Belasan Karyawan PT AMB Gedor Dinas STT Lotim

SURAT PERJANJIAN: Para karyawan PT AMB saat menunjukkan surat perjanjian mengenai masalah gaji yang belum dibayarkan pihak perusahaan.(Foto: Syamsurrijal/Lomboktoday.co.id)

‘’Lantaran Gaji Tak Dibayarkan Pihak Perusahaan’’

LOTIM, Lomboktoday.co.id – Belasan karyawan PT Arena Maju Bersama (AMB) menggedor kantor Dinas Sosial Tenaga Kerja dan Transmigrasi (STT) Lombok Timur, Senin (06/4).

SURAT PERJANJIAN: Para karyawan PT AMB saat menunjukkan surat perjanjian mengenai masalah gaji yang belum dibayarkan pihak perusahaan.(Foto: Syamsurrijal/Lomboktoday.co.id)
SURAT PERJANJIAN: Para karyawan PT AMB saat menunjukkan surat perjanjian mengenai masalah gaji yang belum dibayarkan pihak perusahaan.(Foto: Syamsurrijal/Lomboktoday.co.id)

Aksi yang dilakukan belasan karyawan itu, terkait masalah pihak perusahaan yang sampai saat ini belum merealisasikan kesepakatan yang telah dibuatnya untuk segera membayar gaji karyawannya.

‘’Kami datang ke kantor Dinas STT Lotim ini tak lain untuk menuntut janji pihak perusahaan. Karena, ini batas terakhirnya sesuai kesepakatan bersama,’’ kata Koordinator Karyawan PT Arena Maju Bersama, Saepudin Zuhri kepada wartawan disela-sela aksinya di kantor STT Lotim, Senin (06/4).

Kedatangan para karyawan PT AMB itu diterima Kepala Dinas STT Lotim, HM Aminullah di ruang kerjanya. Dan langsung meminta stafnya untuk menelepon pihak perusahaan agar segera merealisasikan kesepakatan bersama yang telah dibuat pihak perusahaan.

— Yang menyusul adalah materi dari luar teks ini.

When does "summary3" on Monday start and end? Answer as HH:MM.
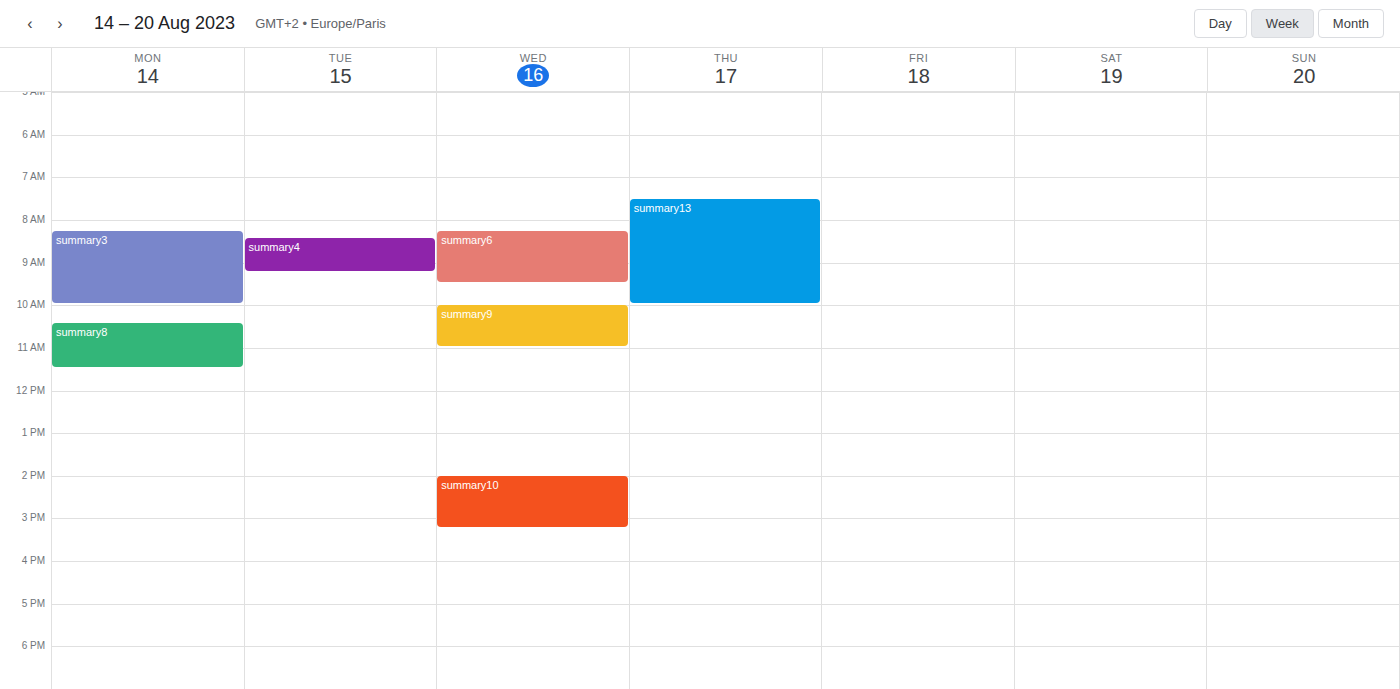
08:15 to 10:00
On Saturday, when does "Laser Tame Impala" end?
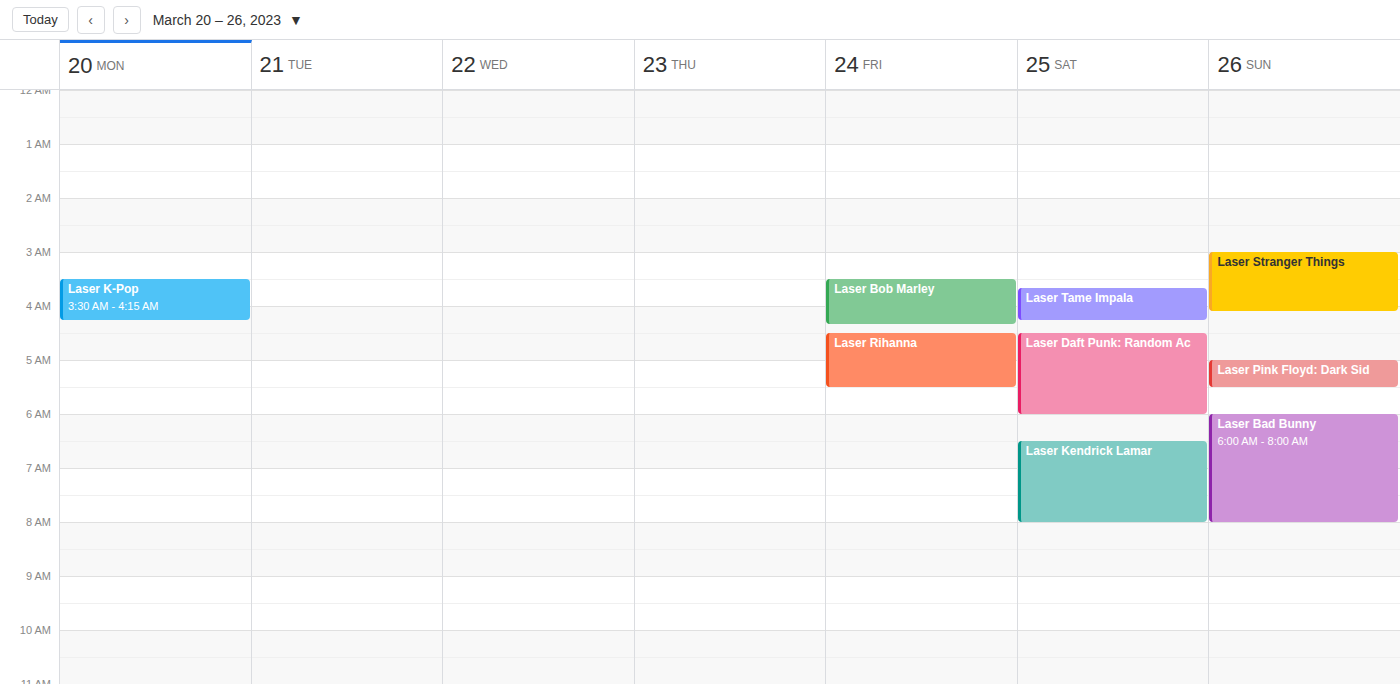
4:15 AM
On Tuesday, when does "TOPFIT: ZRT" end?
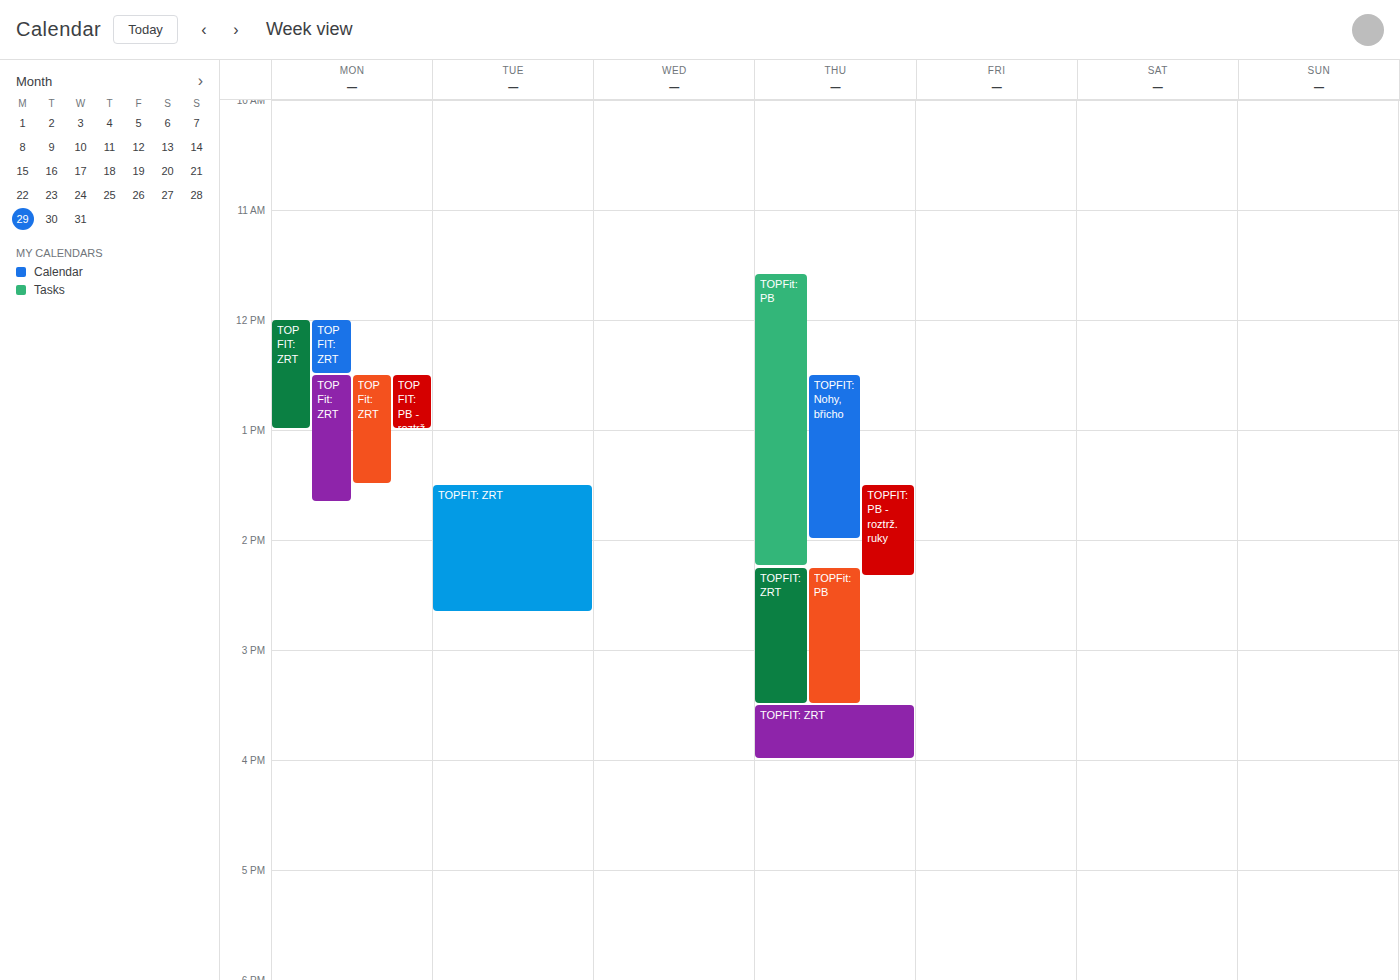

‘’Memang hari ini, Senin (06/4), batas terakhir kesepatan yang telah dibuat antara pihak perusahaan dengan karyawannya, dan kami hanya sebatas memfasilitasi saja. Kami juga pertanyakan komitmen perusahaan dengan para karyawannya yang sampai saat ini gaji mereka untuk beberapa bulan belum diberikan,’’ kata Kadis STT Lotim, HM Aminullah.

Aminullah mengatakan, dalam kesepakatan yang telah dibuat oleh pihak perusahaan dengan karyawannya, terdiri dari dua point. Antara lain; pihak perusahaan bersedia untuk membayar gaji para karyawannya dengan catatan diberikan waktu selama dua minggu untuk menyelesaikannya. Kedua, kalau pihak perusahaan tidak mampu menyelesaikan point pertama, maka material pemasangan listrik seperti kabel dijadikan jaminan untuk digunakan membayar gaji para karyawannya.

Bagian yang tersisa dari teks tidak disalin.